Passenger rail, the federal money attached to the proposal and the state funds needed to operate the system, were addressed when one man asked if the candidates were prepared to decline federal money with mandates opposed by the people of Ohio.
“Light rail is an upgrade to the Amish horse and buggy,” Collier said. “They are willing to give us $400 million to build it, but we have to say no. Any time you get shekels you are going to get shackles. It will take $28 million a year to subsidize it. ... We need to say no to far more of those [situations].”
“Where do you get $400 million? It’s printed, borrowed or coming from you,” Petros said. “We have to stop giving them our money in the first place and exert our state’s constitutional rights.”
On the issue of illegal aliens in Ohio, different solutions were presented.
“We solve that problem by counting citizens instead of the number of people in the country during the census,” Collier said. “States like California, Texas and Arizona would lose representatives. Instead, they gain power in the country by counting the illegal immigrants.”

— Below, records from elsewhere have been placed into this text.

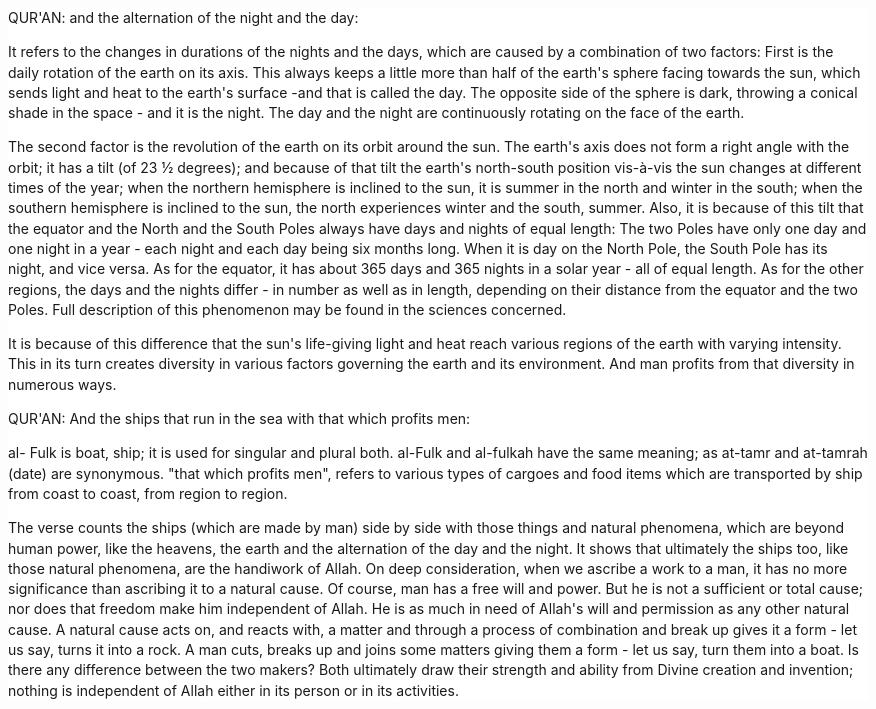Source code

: QUR'AN: and the alternation of the night and the day:

It refers to the changes in durations of the nights and the days, which
are caused by a combination of two factors: First is the daily rotation
of the earth on its axis. This always keeps a little more than half of
the earth's sphere facing towards the sun, which sends light and heat to
the earth's surface -and that is called the day. The opposite side of
the sphere is dark, throwing a conical shade in the space - and it is
the night. The day and the night are continuously rotating on the face
of the earth.

The second factor is the revolution of the earth on its orbit around
the sun. The earth's axis does not form a right angle with the orbit; it
has a tilt (of 23 ½ degrees); and because of that tilt the earth's
north-south position vis-à-vis the sun changes at different times of the
year; when the northern hemisphere is inclined to the sun, it is summer
in the north and winter in the south; when the southern hemisphere is
inclined to the sun, the north experiences winter and the south, summer.
Also, it is because of this tilt that the equator and the North and the
South Poles always have days and nights of equal length: The two Poles
have only one day and one night in a year - each night and each day
being six months long. When it is day on the North Pole, the South Pole
has its night, and vice versa. As for the equator, it has about 365 days
and 365 nights in a solar year - all of equal length. As for the other
regions, the days and the nights differ - in number as well as in
length, depending on their distance from the equator and the two Poles.
Full description of this phenomenon may be found in the sciences
concerned.

It is because of this difference that the sun's life-giving light and
heat reach various regions of the earth with varying intensity. This in
its turn creates diversity in various factors governing the earth and
its environment. And man profits from that diversity in numerous ways.

QUR'AN: And the ships that run in the sea with that which profits
men:

al-
Fulk is boat, ship; it is used for singular and plural both. al-Fulk
and al-fulkah have the same mean­ing; as at-tamr and at-tamrah (date)
are synony­mous. "that which profits men", refers to various types of
cargoes and food items which are transported by ship from coast to
coast, from region to region.

The verse counts the ships (which are made by man) side by side with
those things and natural phenomena, which are beyond human power, like
the heavens, the earth and the alternation of the day and the night. It
shows that ultimately the ships too, like those natural phenomena, are
the handiwork of Allah. On deep consideration, when we ascribe a work to
a man, it has no more significance than ascribing it to a natural cause.
Of course, man has a free will and power. But he is not a sufficient or
total cause; nor does that freedom make him independent of Allah. He is
as much in need of Allah's will and permission as any other natural
cause. A natural cause acts on, and reacts with, a matter and through a
process of combination and break up gives it a form - let us say, turns
it into a rock. A man cuts, breaks up and joins some matters giving them
a form - let us say, turn them into a boat. Is there any difference
between the two makers? Both ultimately draw their strength and ability
from Divine creation and invention; nothing is independent of Allah
either in its person or in its activities.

By taking a necessity for illegal immigrants out of the equation, Collier said he believes the federal government would do more to fight that battle.
“A common-sense approach could have been taken with the 2010 census,” Collier said.
Instead of making it less rewarding to keep illegals in the United States, Petros proposes a more timely effort.
“It is not correct to count them in the census,” Petros said. “But, if a sheriff picked one up [for a traffic violation], we should fill up a bus and take them to the Capital Building in Washington. There would be more reform if we did that. Send them to Washington and let them do with it what they want.”